All heavy emitters are awaiting key details to be released in the March 28 budget for how the Government of Canada will create a competitive regulatory environment with co-financing models allowing for multi-decade investments that will be tenable through the volatile cash flows that can define industry, especially the oil and gas sector.

Canada’s federal government has already lined up significant support for CCS projects through a proposed investment tax credit, new capital cost allowance classes for CCS projects, a federal price on carbon emissions, and several federal and provincial carbon credit systems that will allow companies to monetize the emissions they permanently send underground. When taken together, these incentives provide a promising basis for CCS investment in Canada.

The focus now needs to be on ensuring these programs move from proposals to reality, and for the government to provide long-term certainty on its carbon pricing regime so that industry can be confident its economic models won’t collapse due to the shifting winds of climate politics in the decades to come.

In the meantime, the risk that capital available for CCS development will move south of the border continues to grow. The U.S. Inflation Reduction Act contained straightforward incentives for CCS, including a production tax credit that provides $85 for every tonne of CO2 captured – a juicy carrot analysts believe will cover two-thirds of a project’s lifetime capital and operating costs.

As the world’s good intentions for addressing climate change become concrete plans with dollar figures attached, some argue that funding for the energy transition be directed towards renewable power and other emissions reduction technologies, but not CCS. This is an unrealistic approach considering the magnitude of the challenge ahead.

To be clear, global decarbonization requires using all the tools we have at our disposal.

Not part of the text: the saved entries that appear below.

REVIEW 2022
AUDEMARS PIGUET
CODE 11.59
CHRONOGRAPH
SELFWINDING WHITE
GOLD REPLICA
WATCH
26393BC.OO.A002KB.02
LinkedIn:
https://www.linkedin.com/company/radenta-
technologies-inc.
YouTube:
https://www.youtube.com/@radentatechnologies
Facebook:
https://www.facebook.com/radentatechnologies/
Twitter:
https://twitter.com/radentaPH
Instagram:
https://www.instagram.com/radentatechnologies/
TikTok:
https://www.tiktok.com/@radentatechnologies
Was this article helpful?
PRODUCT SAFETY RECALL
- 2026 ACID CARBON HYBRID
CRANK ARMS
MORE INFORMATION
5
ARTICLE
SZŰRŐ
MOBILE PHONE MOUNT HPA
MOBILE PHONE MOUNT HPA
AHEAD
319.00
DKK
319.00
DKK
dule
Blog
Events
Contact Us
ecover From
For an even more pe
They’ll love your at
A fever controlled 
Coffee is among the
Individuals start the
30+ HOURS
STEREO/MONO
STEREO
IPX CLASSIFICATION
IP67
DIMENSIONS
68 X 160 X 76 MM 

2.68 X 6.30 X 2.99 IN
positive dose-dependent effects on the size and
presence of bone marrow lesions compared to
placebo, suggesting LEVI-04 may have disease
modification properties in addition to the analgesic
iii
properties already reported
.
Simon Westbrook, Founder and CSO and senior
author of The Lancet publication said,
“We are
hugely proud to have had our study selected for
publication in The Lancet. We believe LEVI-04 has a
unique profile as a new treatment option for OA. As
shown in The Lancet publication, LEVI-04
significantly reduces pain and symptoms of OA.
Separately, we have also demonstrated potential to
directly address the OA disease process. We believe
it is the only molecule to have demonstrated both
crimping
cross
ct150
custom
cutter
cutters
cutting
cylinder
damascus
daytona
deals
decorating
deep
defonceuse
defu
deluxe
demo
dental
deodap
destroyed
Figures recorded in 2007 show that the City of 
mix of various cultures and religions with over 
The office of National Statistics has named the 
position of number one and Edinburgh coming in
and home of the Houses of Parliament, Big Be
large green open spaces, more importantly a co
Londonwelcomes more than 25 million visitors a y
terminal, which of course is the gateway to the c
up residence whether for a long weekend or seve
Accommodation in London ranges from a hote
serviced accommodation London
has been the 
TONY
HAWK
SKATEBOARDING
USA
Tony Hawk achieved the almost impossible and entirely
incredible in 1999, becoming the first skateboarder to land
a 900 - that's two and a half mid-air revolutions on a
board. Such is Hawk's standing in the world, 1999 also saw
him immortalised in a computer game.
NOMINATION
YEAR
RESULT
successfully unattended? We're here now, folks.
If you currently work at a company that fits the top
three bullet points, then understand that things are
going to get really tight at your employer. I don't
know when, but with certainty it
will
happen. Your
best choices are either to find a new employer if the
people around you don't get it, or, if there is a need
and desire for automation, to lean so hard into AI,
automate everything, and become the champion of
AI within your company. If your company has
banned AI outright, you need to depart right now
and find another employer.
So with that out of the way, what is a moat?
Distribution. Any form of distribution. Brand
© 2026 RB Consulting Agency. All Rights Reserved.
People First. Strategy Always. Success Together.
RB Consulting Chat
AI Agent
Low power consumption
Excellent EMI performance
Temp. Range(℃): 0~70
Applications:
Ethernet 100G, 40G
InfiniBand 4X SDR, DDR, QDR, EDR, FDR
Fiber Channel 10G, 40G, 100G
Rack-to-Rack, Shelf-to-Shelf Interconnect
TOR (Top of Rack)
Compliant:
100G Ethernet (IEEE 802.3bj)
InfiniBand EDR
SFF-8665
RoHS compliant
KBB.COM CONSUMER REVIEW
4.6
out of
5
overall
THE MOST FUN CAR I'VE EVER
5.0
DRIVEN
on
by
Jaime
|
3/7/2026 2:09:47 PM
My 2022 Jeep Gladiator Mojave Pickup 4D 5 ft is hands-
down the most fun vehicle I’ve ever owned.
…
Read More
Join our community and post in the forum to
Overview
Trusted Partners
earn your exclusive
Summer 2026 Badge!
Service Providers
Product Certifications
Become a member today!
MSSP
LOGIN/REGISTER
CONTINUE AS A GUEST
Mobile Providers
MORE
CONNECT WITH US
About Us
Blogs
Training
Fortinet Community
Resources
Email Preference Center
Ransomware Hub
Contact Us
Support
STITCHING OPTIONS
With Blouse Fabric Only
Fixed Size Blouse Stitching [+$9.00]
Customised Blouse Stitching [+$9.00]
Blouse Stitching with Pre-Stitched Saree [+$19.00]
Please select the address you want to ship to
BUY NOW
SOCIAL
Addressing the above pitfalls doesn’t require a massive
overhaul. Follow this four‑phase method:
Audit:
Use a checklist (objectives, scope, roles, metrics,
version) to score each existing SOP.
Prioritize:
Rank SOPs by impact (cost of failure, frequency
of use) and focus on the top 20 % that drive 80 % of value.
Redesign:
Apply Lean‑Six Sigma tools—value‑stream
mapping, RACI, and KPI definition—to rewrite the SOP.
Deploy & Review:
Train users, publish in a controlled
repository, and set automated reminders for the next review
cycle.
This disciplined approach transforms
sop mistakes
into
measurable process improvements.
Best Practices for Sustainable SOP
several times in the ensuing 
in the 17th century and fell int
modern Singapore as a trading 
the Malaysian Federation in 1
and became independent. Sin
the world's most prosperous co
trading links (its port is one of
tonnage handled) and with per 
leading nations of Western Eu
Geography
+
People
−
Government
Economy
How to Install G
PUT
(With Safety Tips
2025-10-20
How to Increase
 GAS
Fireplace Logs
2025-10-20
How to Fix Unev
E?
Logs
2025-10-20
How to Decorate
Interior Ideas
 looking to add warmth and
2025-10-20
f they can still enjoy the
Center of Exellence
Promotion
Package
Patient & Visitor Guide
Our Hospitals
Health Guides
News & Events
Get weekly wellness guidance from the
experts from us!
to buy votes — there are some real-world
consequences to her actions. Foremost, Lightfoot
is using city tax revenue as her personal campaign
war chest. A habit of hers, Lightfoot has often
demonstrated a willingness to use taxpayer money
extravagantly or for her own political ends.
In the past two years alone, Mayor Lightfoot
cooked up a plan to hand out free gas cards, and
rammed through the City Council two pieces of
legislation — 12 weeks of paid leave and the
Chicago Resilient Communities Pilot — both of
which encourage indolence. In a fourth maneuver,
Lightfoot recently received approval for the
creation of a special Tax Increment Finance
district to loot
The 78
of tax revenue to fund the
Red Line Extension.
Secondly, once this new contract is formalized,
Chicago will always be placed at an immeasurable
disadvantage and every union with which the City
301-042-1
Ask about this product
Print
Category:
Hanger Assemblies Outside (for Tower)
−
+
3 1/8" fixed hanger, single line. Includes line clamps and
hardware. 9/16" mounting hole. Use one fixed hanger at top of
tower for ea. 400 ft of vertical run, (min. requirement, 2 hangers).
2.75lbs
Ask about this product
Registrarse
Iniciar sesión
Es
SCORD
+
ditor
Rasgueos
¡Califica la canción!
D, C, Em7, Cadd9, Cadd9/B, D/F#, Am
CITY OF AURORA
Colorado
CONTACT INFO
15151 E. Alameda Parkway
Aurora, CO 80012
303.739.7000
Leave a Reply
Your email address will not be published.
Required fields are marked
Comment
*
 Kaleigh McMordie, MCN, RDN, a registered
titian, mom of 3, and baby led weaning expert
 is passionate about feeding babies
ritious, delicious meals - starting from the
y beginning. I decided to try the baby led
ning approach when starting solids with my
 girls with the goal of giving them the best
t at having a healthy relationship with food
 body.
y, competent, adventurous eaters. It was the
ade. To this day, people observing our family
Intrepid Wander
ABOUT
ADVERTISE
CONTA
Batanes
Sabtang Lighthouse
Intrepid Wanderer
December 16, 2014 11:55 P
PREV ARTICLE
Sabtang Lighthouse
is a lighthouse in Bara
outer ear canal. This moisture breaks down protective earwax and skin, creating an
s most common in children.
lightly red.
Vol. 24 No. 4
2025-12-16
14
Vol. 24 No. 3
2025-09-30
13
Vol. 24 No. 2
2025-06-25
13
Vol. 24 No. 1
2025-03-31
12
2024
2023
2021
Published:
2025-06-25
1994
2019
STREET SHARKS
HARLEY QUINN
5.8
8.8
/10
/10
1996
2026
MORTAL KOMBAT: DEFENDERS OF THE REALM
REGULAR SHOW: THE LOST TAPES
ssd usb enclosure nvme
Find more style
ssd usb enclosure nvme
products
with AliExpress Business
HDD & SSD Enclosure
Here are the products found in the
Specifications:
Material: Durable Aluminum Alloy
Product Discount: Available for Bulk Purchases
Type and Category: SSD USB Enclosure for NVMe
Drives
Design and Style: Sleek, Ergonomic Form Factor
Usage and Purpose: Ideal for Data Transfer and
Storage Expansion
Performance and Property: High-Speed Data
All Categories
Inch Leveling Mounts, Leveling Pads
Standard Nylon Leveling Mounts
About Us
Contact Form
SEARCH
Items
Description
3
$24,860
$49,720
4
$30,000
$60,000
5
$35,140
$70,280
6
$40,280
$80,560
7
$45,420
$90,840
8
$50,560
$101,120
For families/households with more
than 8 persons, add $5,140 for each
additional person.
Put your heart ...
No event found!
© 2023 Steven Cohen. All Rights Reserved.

CCS is the only proven solution we have today that can dramatically cut CO2 emissions from heavy industries that are the pillars of our economy.  It is worth pointing out that investment in this emission reduction pathway has been virtually non-existent compared to the trillions of dollars that have been spent on wind turbines, solar panels, electric vehicles and energy efficiency programs so far this century – during which time greenhouse gas emissions have continued to climb and the share of fossil fuels in the world’s energy mix has only budged marginally from 87 per cent in 2000 to 84 per cent by 2020.  

It’s time to bring CCS to life, and Canada is uniquely suited to capture enormous value from the CCS boom on the horizon. With the right geology for safely storing CO2 deep underground, the technical experience from building and operating many of the world’s first CCS facilities, and the desire to fight climate change in a just and sustainable manner, Canada is poised to continue its global leadership in the CCS space.

Let’s make sure we don’t miss out on this once-in-a-generation opportunity. Our children are counting on us.